Vance says a simple question like how many brothers and sisters did he have would stop him cold. He of course counted the half-sister he always lived with, but what about his step-sisters and step-brothers from his mother's five marriages? Did he still count them after his mother's divorces when he no longer lived with them? Vance learned not to grow attached to the men in his mother's life because he knew they wouldn't be around for long. His mother had a drug and alcohol addiction. Vance eventually spent more time living with his grandmother, the woman he credits the most with preventing his own life perpetuating the cycle of failure he saw all around them.
Unemployed husbands would abuse their wives, mothers would abuse their children, both would abuse alcohol or drugs, but everyone in the extended family would close ranks to defend the family against social workers who would try in vain to help. The lucky ones escaped.

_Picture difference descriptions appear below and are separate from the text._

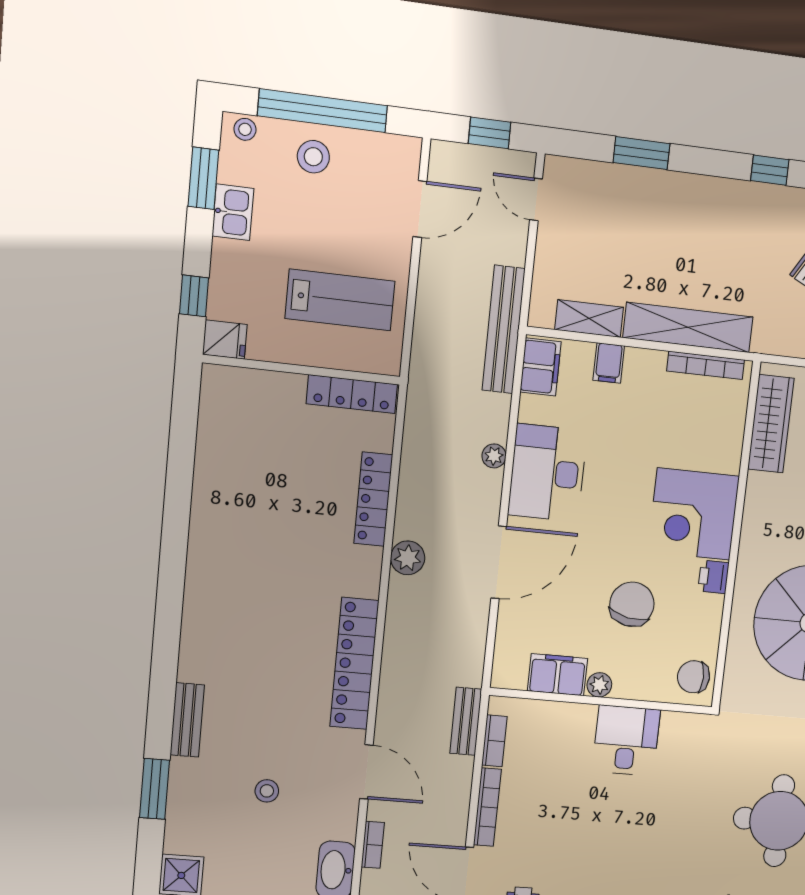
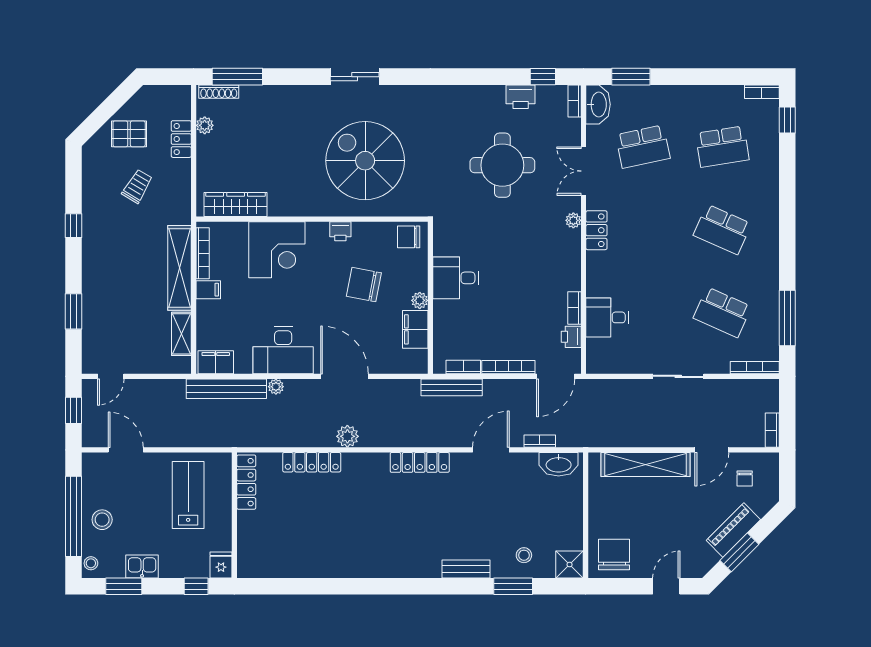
bench: (504, 329) -> (226, 389), moved
filing cabinet: (609, 363) -> (208, 290), moved
corner desk: (694, 514) -> (277, 250), moved
locker: (354, 664) -> (420, 462), width x0.71, depth x0.83
chair: (694, 677) -> (409, 237), turned 90
bench: (466, 721) -> (452, 387), width x1.36
stool: (267, 791) -> (524, 555), moved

Vance eventually graduated from high school, joined the Marines (which he credits with teaching him discipline and responsibility), attended Ohio State University and Yale Law School.
Vance says, "There is a cultural movement in the white working class to blame problems on society or the government, and that movement gains adherents by the day." But Vance himself avoids the easy tendency to blame others for the region's troubles. Describing one man Vance says, "His status in life is directly attributable to the choices he’s made, and his life will improve only through better decisions." Vance does not look to conservatives for help. "Here is where the rhetoric of modern conservatives (and I say this as one of them) fails to meet the real challenges of their biggest constituents. Instead of encouraging engagement, conservatives increasingly foment the kind of detachment that has sapped the ambition of so many of my peers...The message of the right is increasingly: It’s not your fault that you’re a loser; it’s the government’s fault."
What's disheartening is that Vance has no solutions. "People sometimes ask whether I think there’s anything we can do to 'solve' the problems of my community. I know what they’re looking for: a magical public policy solution or an innovative government program. But these problems of family, faith, and culture aren’t like a Rubik’s Cube, and I don’t think that solutions (as most understand the term) really exist."
So, by all means, read J.D. Vance's memoir to better understand the Rust Belt and the "hillbilly" culture that makes up part of it. But be warned: a lot of the stereotypes about "hillbillies" are true in Vance's telling. Also be warned: Vance doesn't offer solutions, easy or otherwise. And so, in the end, I was more discouraged by the book than anything else.
"Hillbilly Elegy" is available in Kindle format from the Richardson public library.